風力発電を倍増させるポーランド、老朽化した電力系統を日本の技術が支えるスマートシティ

ポーランドは2020年までに再生可能エネルギーの比率を15%まで高める目標を掲げて、風力発電を倍増させる計画を進めている。日本でも課題になっている送配電ネットワークが不安定になる問題を解決するために、日立製作所など4社が現地の企業と共同で実証事業に取り組む。

» 2015年02月25日 11時00分 公開
[石田雅也,スマートジャパン]

 日本の誇る電力系統(送配電ネットワーク)の安定化技術が、ポーランドの再生可能エネルギーの導入に貢献する。日立グループが中心になって、蓄電システムを使ったスマートグリッドの実証事業をポーランドの北部で実施する計画だ。

 蓄電システムには鉛電池とリチウムイオン電池の2種類を組み合わせたハイブリッド型を採用して、風力発電による出力変動に対応できるようにする。日立製作所が開発した「SPS(Special Protection Scheme)」と呼ぶ電力系統の安定化技術を導入する点が特徴で、電力系統に事故が発生した場合でも自動的に発電設備の出力を抑制して安定稼働を続ける仕組みだ(図1)。

図1 ポーランドにおけるスマートグリッド実証事業の実施イメージ。出典:NEDOほか

 日立製作所を中心とする日本企業4社が事前調査を11月まで実施したうえで、2016年から3年間にわたって実証事業に取り組む。ポーランド政府の支援を受けて現地の企業も参画することになっている。

 ポーランドの北部は風況に恵まれていて、年間の平均風速は6メートル/秒を超える(図2)。EU(欧州連合)に加盟するポーランドは再生可能エネルギーの比率を2020年に15%まで高めてCO2排出量の削減を図る計画で、特に風力発電の導入に力を入れている。2013年に3400MW(メガワット)だった風力発電の導入量を2020年にほぼ倍増の6600MWへ拡大させる目標を掲げている。

図2 ヨーロッパの風況(ポーランドはほぼ中央)。出典:NEDO(EEAの資料をもとに作成)

 日本企業はポーランドで風力発電の開発にも協力してきた。J-Power(電源開発)と三井物産が2008年に「ザヤツコボ(Zajaczkowo)風力発電所」をポーランドの北部で運転開始している(図3)。
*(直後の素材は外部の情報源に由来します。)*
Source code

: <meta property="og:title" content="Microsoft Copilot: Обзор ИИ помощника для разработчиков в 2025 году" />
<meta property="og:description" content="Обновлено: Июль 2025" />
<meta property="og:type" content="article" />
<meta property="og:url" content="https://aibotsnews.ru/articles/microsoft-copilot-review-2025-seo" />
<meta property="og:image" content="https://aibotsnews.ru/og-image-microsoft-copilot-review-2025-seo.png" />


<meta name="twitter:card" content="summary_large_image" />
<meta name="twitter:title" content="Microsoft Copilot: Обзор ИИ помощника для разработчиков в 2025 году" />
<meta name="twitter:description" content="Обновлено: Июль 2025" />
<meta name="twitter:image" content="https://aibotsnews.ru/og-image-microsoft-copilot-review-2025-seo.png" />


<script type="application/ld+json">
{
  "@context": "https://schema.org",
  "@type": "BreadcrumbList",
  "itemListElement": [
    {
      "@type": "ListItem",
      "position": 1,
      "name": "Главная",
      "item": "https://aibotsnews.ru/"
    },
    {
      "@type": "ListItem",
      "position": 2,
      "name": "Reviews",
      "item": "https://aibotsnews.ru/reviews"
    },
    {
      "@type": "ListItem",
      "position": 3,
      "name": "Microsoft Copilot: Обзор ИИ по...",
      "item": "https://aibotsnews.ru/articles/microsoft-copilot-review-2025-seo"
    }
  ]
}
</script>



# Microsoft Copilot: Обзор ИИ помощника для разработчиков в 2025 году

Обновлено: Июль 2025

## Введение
24基の大型風車で48MWの発電能力があり、年間の発電量は1億kWhに達する。

図3 「ザヤツコボ風力発電所」の所在地と全景。出典:J-Power、三井物産

 ただしポーランドの電力系統は半分以上の設備が40年以上も前に建設されたために、天候によって出力が変動する風力発電の増加に伴って安定稼働が課題になっている。実証事業を通じて日本の安定化技術の有効性を検証して、ポーランド国内の電力系統の更新・増強につなげる狙いだ。

 同様の課題は日本にもある。北海道や東北、九州の離島などで蓄電池を使った系統安定化の実証プロジェクトが始まっている。日本の風力発電の導入量は2013年度末の時点で2710MWにとどまり、ポーランドと比べて2割ほど少ない。今後も急増が見込まれるポーランドの風力発電を対象にした系統安定化技術の実証結果は日本でも生かせる可能性がある。